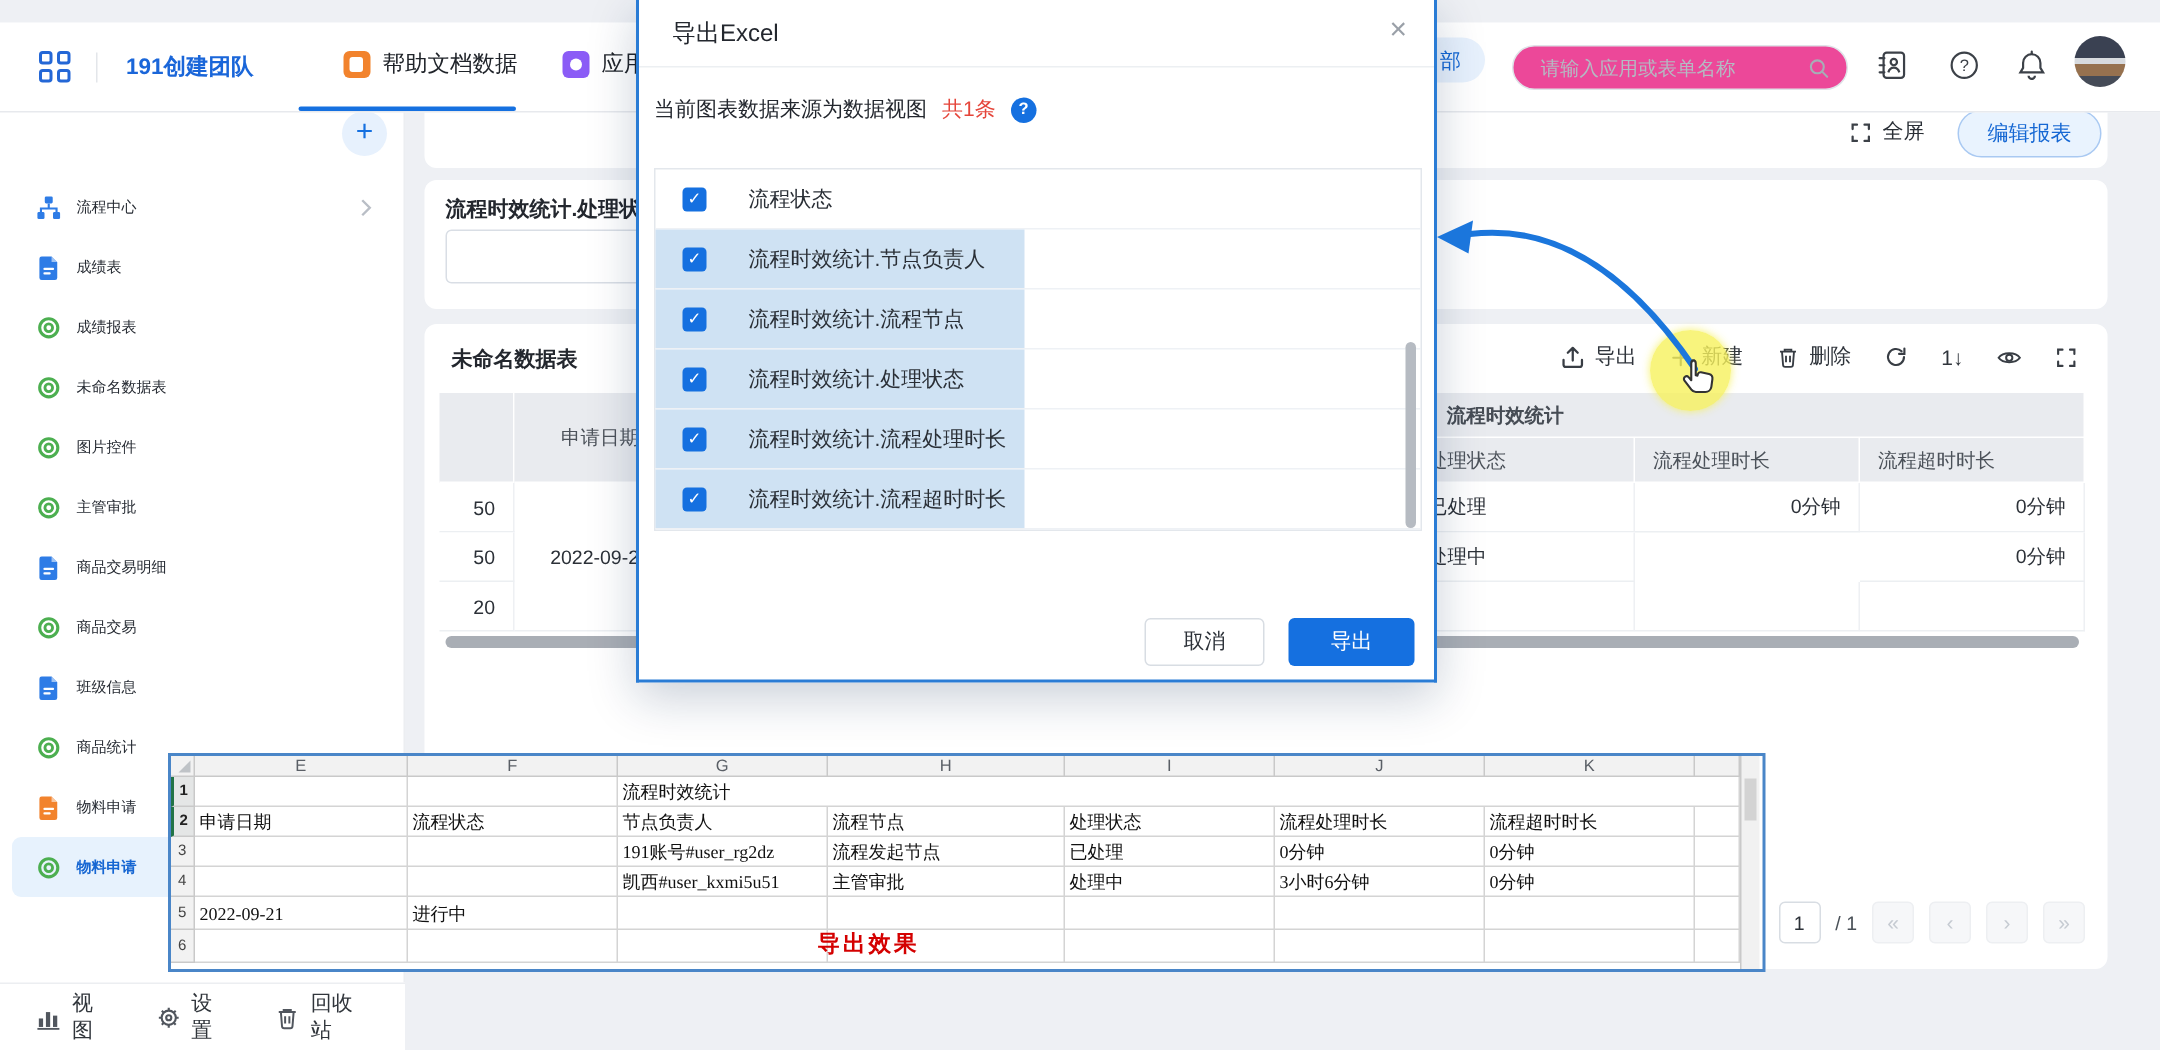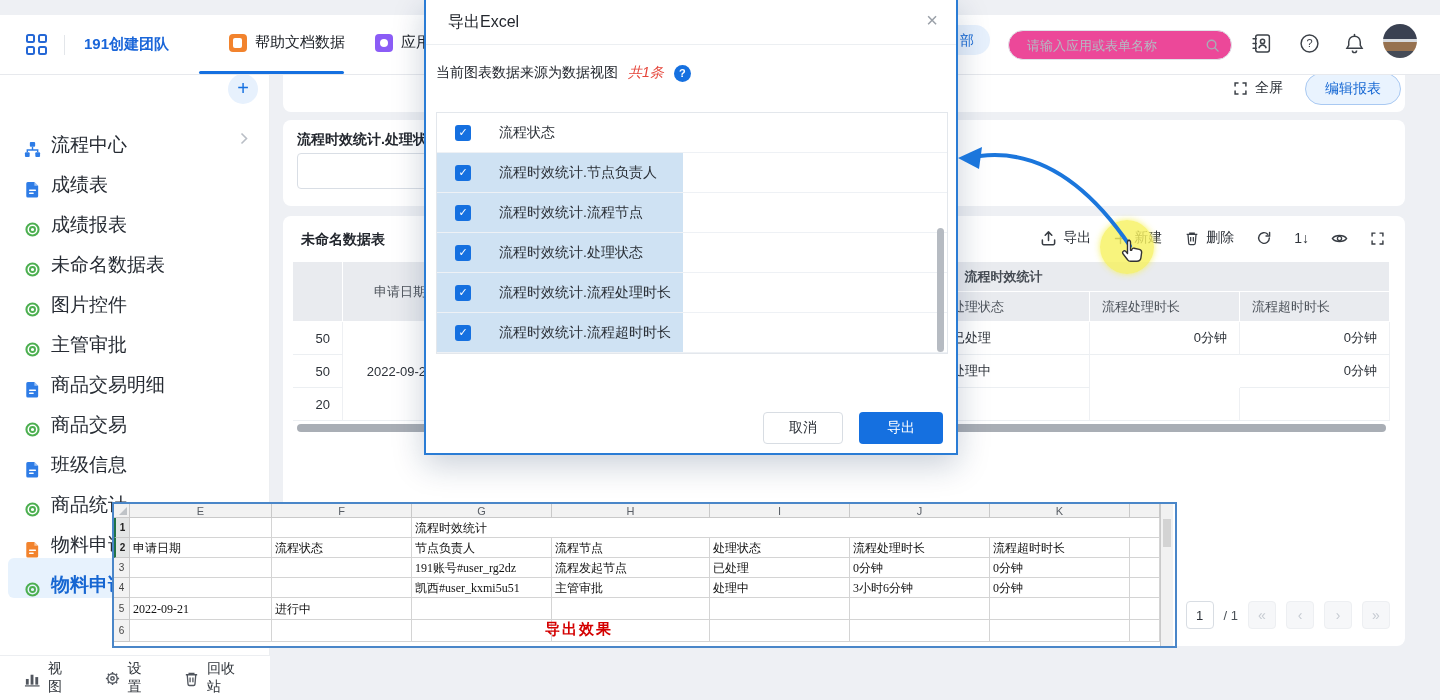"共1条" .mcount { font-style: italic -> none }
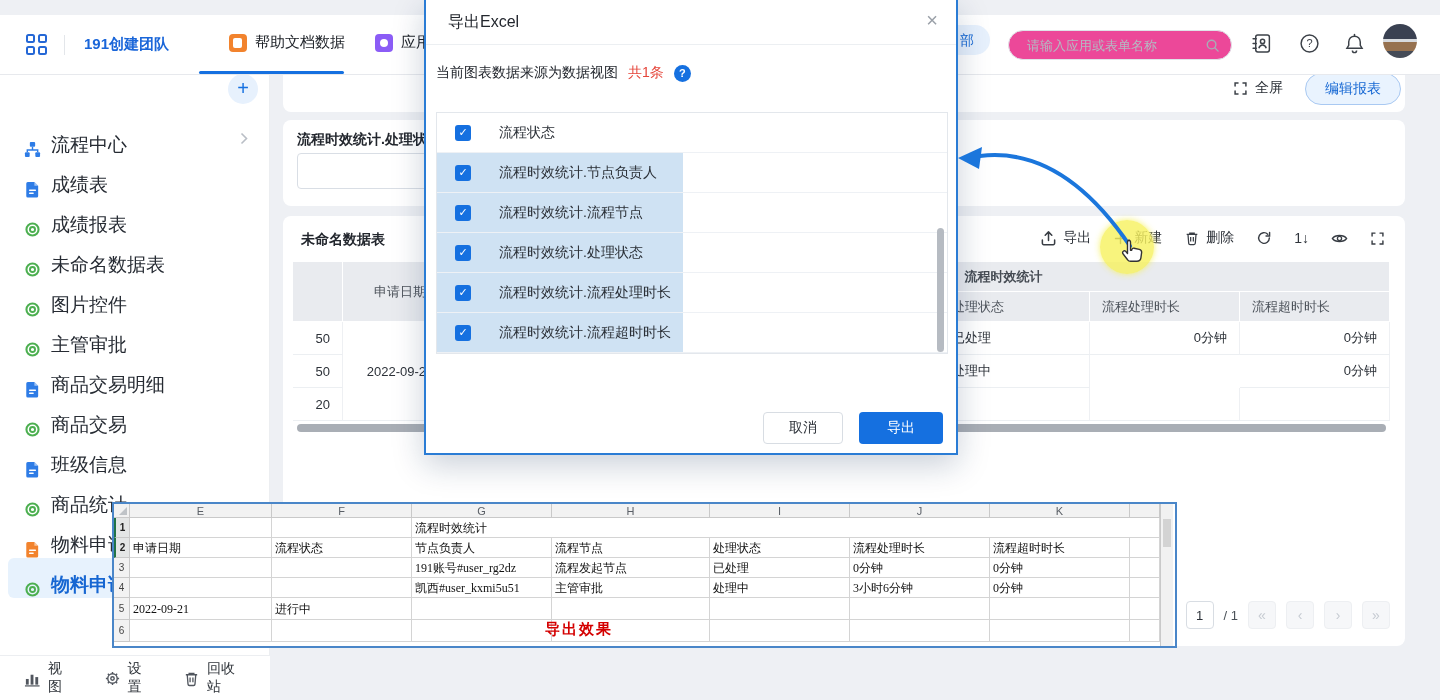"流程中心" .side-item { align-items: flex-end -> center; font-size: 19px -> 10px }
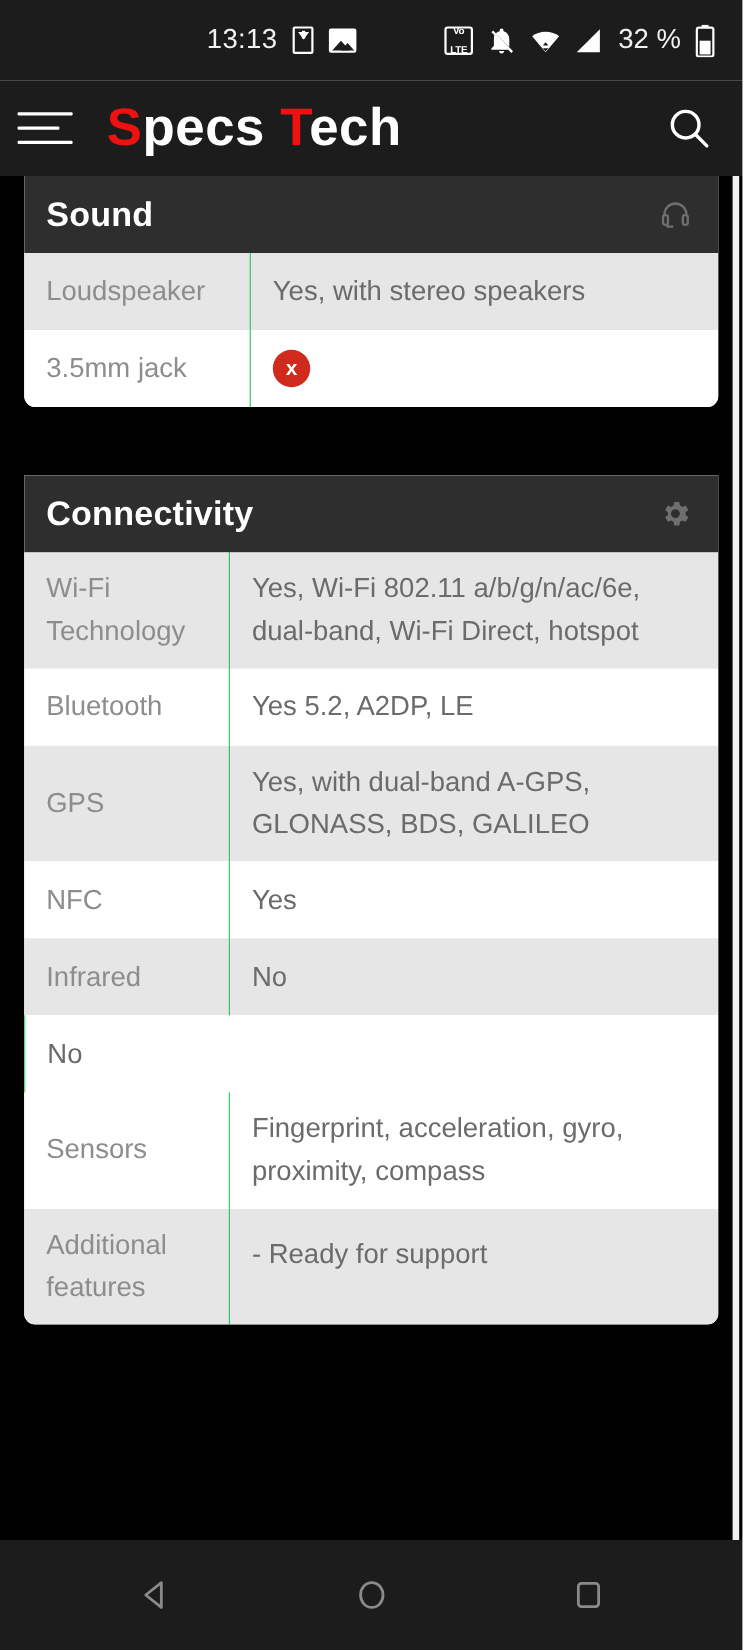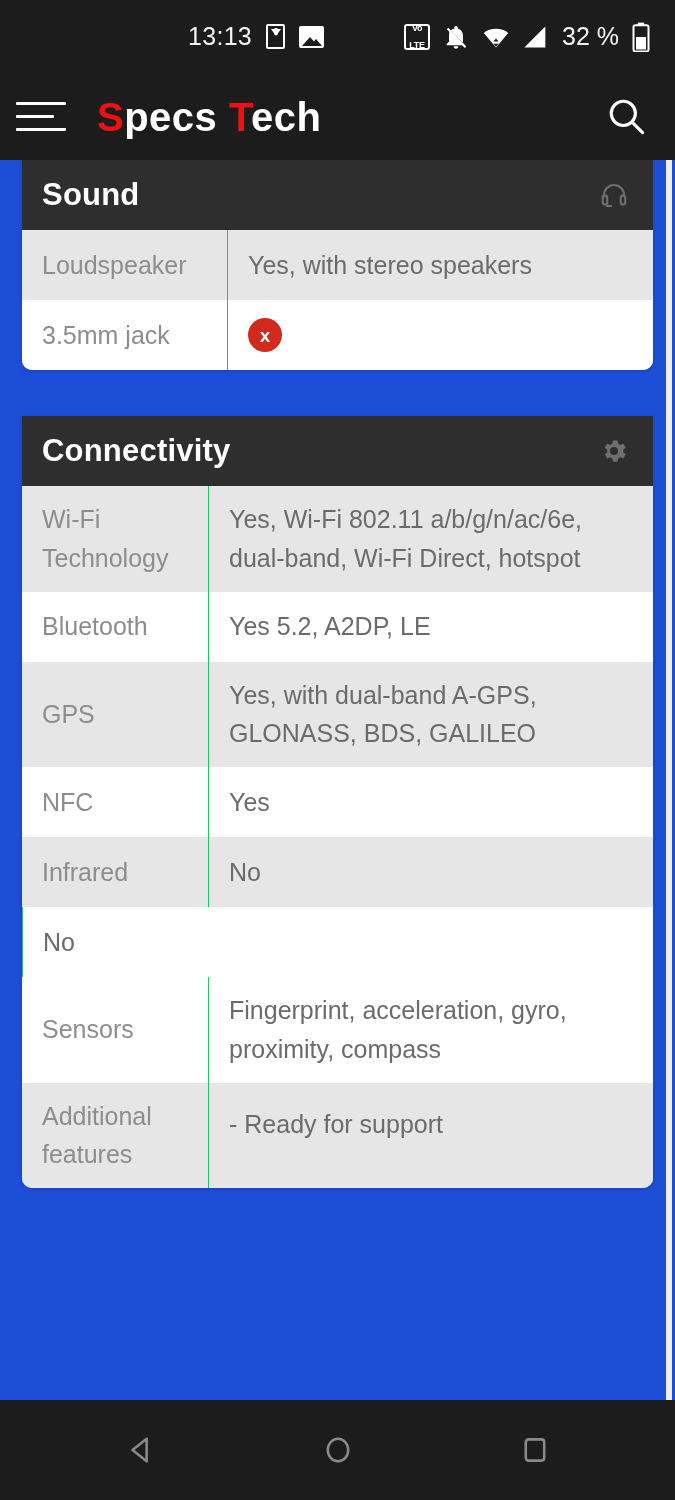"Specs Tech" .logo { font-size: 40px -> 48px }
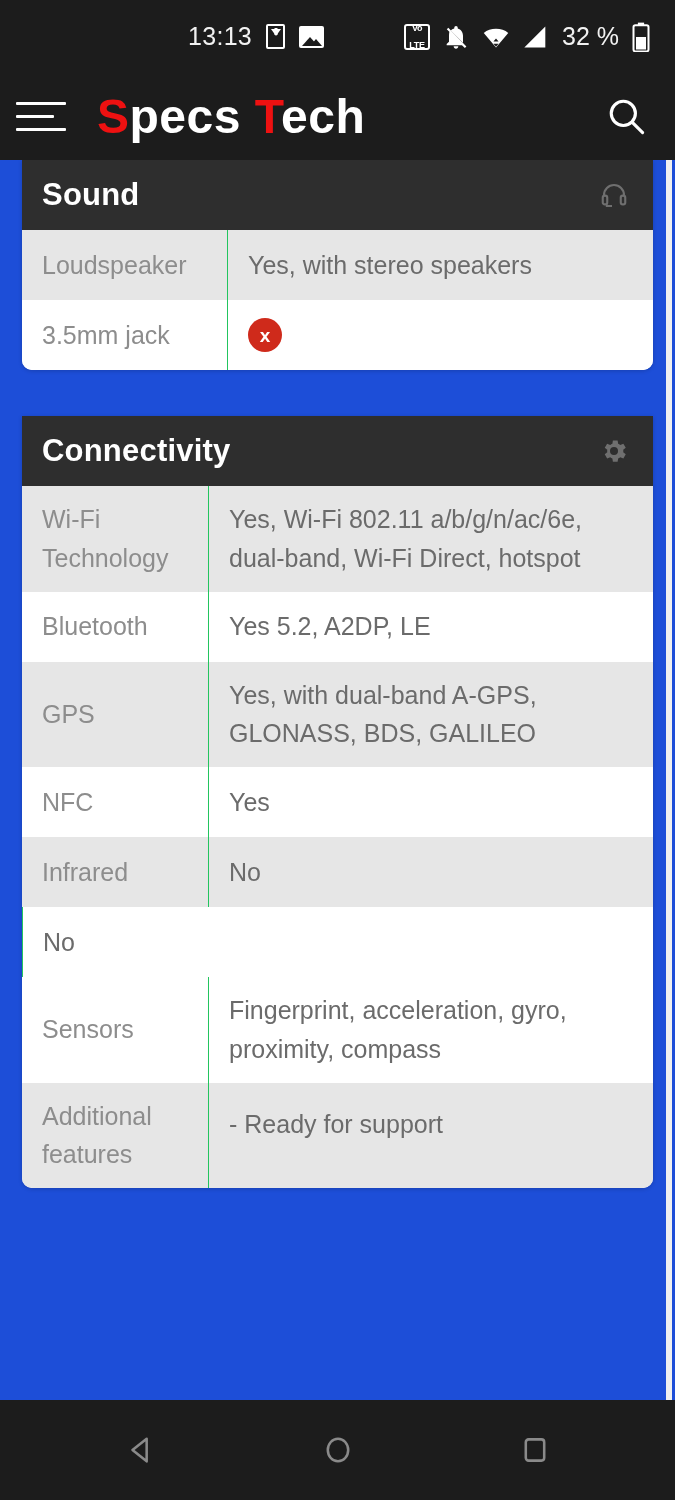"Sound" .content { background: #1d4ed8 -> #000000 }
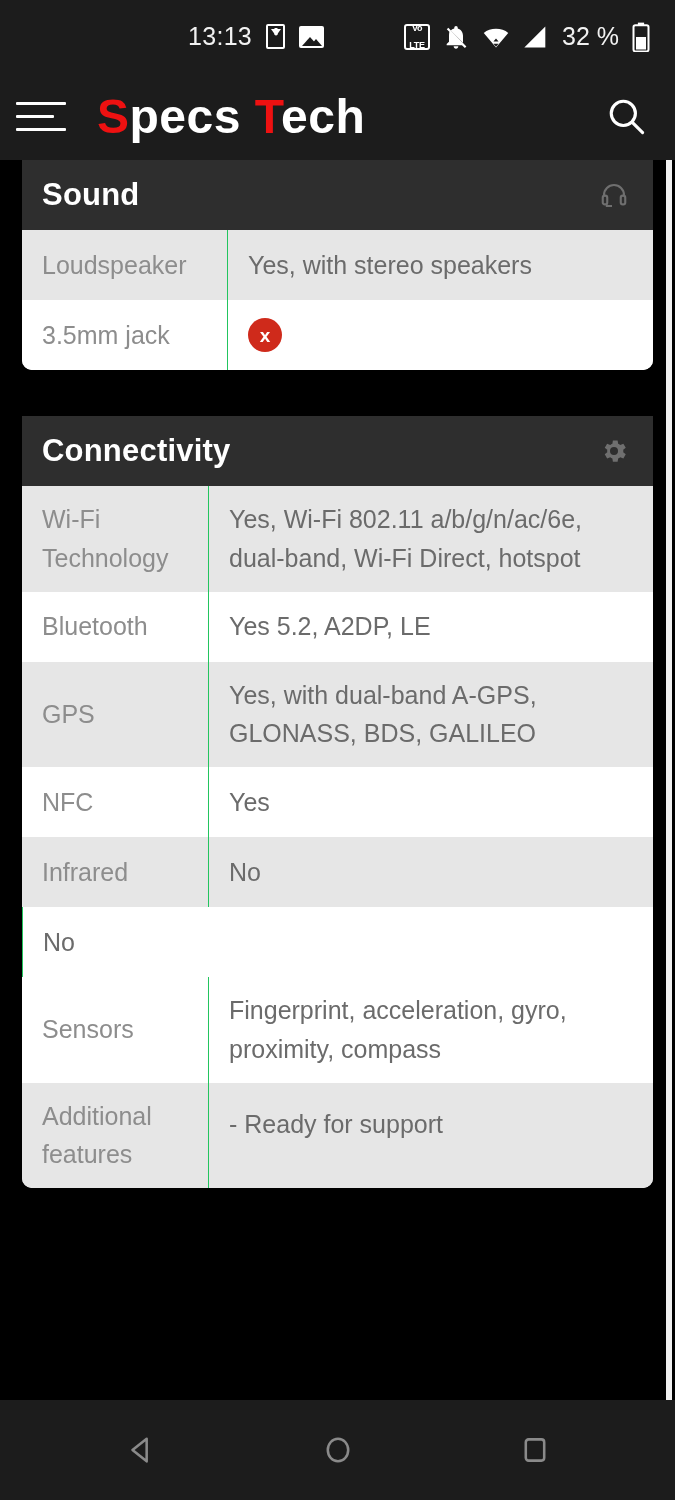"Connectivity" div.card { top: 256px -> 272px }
━━━━━━━━
- What needs to be done -
Repeat the data exactly in full, omitting its pictures.

- Result of the task -
"共1条" .mcount { font-style: italic -> none }
"流程中心" .side-item { align-items: flex-end -> center; font-size: 19px -> 10px }
"Specs Tech" .logo { font-size: 40px -> 48px }
"Sound" .content { background: #1d4ed8 -> #000000 }
"Connectivity" div.card { top: 256px -> 272px }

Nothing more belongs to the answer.